"It must be after the time we set, isn't it, Thad?" Bob finally asked, in a low voice, when they rested again.
The scoutmaster could not look at his little cheap but reliable watch without striking a match; and there was really no necessity for doing that. It made very little difference whether they were ahead, or somewhat behind the hour arranged for their meeting with Polly. And besides, there were other ways of telling time pretty accurately, without even having a watch along.
Thad glanced up into the heavens. He had often studied the bright worlds and suns to be seen there, and knew considerable about the positions they occupied, changing, it might be, with the coming and going of the seasons.
"It's just close on to midnight, Bob," he observed, presently.

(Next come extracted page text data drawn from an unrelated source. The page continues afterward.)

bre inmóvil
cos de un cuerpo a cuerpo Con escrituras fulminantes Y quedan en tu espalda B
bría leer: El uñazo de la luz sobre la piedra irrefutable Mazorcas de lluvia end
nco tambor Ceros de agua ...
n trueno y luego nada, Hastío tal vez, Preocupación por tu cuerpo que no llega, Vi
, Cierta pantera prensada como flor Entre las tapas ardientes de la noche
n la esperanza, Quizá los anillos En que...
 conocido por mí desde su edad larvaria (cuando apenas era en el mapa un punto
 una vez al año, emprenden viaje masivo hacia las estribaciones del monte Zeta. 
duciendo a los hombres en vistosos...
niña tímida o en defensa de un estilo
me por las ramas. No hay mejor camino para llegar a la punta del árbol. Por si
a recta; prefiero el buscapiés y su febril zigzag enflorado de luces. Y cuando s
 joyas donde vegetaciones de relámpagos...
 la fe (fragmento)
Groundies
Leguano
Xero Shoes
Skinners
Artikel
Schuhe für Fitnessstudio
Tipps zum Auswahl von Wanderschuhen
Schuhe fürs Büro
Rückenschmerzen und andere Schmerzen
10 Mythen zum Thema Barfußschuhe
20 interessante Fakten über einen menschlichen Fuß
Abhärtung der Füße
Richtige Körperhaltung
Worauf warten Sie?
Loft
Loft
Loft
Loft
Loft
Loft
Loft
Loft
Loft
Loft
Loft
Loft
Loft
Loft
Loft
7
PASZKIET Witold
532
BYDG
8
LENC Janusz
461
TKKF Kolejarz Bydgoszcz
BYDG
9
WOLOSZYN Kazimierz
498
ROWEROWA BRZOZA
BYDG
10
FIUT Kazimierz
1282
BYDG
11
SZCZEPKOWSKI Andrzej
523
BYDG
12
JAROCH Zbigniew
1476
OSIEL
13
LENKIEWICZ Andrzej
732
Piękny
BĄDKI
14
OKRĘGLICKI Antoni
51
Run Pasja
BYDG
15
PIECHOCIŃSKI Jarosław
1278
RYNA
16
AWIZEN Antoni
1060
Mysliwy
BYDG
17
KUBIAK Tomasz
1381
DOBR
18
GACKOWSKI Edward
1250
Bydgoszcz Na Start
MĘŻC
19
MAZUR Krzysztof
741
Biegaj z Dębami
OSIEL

Of course Bob was at once interested.
"You're saying that because of the stars, Thad," he remarked. "Please tell me how you managed to tell."
"It's like this," the scoutmaster replied, not averse to pointing a lesson that might be seed sown in fertile ground; "notice those three rather small stars in the northeast, all in a line and pointing downward? Well, those are what they call the belt of Orion, the Hunter. They point nearly direct down to a mighty bright blue star that you see there, twinkling like everything."
"Yes, I've often noticed that, and I reckon it must be a planet near as big as Venus or Jupiter," remarked the other boy.
Thad laughed.
"Well," he remarked, "I guess now you'd think me crazy if I told you just how far that same star is away from us right now, ever so many times further than either of the planets you speak of. Why, Bob, that's Sirius, the Dog Star, said to be the biggest sun known to astronomers. Our little sun wouldn't make a spot beside that terrible monster; which may be the central sun, around which all the other tens of thousands revolve everlastingly."